Kategori: | BENGKALIS, NARKOBA, TODAY |

RIAUEXPRESS, BENGKALIS – Sidang dugaan kepemilikan shabu dengan terdakwa Heri Kusnadi alias Eri Jack, kembali digelar di Pengadilan Negeri (PN) Bengkalis, dengan agenda pembacaan duplik, Selasa (05/12/17) jelang siang.

Kuasa hukum terdakwa, Windrayanto dan Fahrizal dalam dupliknya sebanyak 30 halaman tersebut menilai, tuntutan Jaksa Penuntut Umum (JPU) Bengkalis tidak manusiawi, karena JPU menuntut terhadap kliennya dengan hukuman mati.

Selain kuasa hukum, terdakwa Eri Jack juga membacakan sendiri duplik yang dibuatnya.

Menurut Windrayanto, sangat tidak logis mengaitkan klienya dengan sabu seberat 40 kg dan ratusan ribu butir pil ekstasi yang dibawa saksi Zulfadli dan Aldo yang tertangkap di wilayah hukum Kabupaten Siak.

“Ini terbukti tidak digelarnya sidang terhadap kliennya di wilayah hukum Pengadilan Siak, seperti Zulfadli dan Aldo, “ujar PH Windrayanto.

Untuk itu, PH ini meminta kepada Majelis Hakim untuk memberikan keringanan hukum terhadap kliennya.

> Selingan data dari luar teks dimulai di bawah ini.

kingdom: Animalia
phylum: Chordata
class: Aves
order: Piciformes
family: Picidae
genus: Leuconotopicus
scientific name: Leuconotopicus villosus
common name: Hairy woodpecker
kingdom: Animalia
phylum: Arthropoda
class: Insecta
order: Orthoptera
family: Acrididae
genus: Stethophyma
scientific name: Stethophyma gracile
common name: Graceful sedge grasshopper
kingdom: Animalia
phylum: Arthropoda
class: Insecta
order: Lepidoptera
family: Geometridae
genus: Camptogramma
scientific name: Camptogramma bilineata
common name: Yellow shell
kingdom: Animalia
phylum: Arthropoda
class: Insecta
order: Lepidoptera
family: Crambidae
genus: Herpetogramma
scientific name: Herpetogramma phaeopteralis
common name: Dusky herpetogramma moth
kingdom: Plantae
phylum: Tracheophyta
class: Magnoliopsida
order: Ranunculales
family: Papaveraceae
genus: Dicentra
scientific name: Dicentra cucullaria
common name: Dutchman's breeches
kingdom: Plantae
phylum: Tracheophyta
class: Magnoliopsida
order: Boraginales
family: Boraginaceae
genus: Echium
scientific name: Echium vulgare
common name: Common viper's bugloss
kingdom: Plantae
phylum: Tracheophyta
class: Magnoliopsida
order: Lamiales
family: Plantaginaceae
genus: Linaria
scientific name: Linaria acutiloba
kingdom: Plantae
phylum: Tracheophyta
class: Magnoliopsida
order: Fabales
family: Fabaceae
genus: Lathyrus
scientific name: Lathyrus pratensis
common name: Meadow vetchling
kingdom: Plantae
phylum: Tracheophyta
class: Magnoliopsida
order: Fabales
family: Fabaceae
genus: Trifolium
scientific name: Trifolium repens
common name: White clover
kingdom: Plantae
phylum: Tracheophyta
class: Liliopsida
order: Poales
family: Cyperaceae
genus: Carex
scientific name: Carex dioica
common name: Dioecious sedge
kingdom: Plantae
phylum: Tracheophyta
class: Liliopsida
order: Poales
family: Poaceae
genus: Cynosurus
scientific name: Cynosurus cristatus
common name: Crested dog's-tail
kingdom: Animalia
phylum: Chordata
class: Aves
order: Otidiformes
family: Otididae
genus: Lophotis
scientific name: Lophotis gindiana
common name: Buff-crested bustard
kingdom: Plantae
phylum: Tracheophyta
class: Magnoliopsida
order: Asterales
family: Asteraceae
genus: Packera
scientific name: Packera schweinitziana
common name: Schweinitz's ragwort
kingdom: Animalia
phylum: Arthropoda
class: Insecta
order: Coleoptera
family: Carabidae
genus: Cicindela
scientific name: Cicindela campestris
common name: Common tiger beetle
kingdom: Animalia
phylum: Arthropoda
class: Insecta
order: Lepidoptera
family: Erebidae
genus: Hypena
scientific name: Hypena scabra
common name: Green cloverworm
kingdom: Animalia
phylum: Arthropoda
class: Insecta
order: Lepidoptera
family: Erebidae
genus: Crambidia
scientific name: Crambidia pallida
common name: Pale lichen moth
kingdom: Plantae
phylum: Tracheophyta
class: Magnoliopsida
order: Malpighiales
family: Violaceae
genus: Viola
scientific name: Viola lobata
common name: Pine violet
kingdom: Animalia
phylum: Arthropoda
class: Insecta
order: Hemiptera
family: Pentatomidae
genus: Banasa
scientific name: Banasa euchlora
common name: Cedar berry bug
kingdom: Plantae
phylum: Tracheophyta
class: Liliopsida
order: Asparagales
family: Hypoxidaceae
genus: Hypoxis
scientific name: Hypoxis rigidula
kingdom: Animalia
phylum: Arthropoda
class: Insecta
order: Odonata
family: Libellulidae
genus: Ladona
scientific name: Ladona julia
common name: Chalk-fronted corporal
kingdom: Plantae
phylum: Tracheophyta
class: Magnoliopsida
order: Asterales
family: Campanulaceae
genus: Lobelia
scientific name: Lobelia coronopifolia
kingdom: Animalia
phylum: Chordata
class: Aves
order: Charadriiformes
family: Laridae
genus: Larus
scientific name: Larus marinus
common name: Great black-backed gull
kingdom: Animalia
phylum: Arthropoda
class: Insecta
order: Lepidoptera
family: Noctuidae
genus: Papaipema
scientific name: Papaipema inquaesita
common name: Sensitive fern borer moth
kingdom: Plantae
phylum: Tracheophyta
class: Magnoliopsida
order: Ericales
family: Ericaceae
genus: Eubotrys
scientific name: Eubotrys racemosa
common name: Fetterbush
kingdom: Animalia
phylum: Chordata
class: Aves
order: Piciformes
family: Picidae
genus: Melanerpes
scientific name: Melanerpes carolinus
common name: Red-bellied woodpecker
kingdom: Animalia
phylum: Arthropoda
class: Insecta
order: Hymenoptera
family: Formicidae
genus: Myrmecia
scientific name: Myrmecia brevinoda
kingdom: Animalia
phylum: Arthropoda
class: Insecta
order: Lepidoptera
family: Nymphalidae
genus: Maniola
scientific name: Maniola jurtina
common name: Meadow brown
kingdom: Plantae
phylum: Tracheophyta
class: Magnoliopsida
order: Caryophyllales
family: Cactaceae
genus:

Bahkan PH ini menyebut, dengan tuntutan mati terhadap kliennya tersebut, keluarga Eri Jack stres berat dan kliennya sendiri diakuinya mengalami dispresi (tekanan batin).

Usai mendengarkan pembacaan duplik atas replik JPU, majelis hakim yang diketuai, Dr. Sutarno dengan hakim anggota Wimmi D Simarmata dan Aulia Fhatma Didhola, menunda sidang dan akan dilanjutkan, Kamis (14/12/17) mendatang.

Sebelumnya, Kajari Bengkalis Heru Winoto menyampaikan, bahwa tuntutan hukuman mati terhadap terdakwa Eri Jack, sudah tidak bisa ditawar-tawar lagi. Sehingga seluruh JPU yang menjalankan sidang di PN Bengkalis, diyakini tidak akan bermain-main.

“Kita tidak akan main-main dalam tuntutan tersebut, karena kita meyakini terdakwa adalah otak dibalik peredaran narkoba dengan barang bukti (BB) 40 Kg sabu dan ratusan ribu butir pil ekstasi, “ungkapnya baru-baru ini.**Red.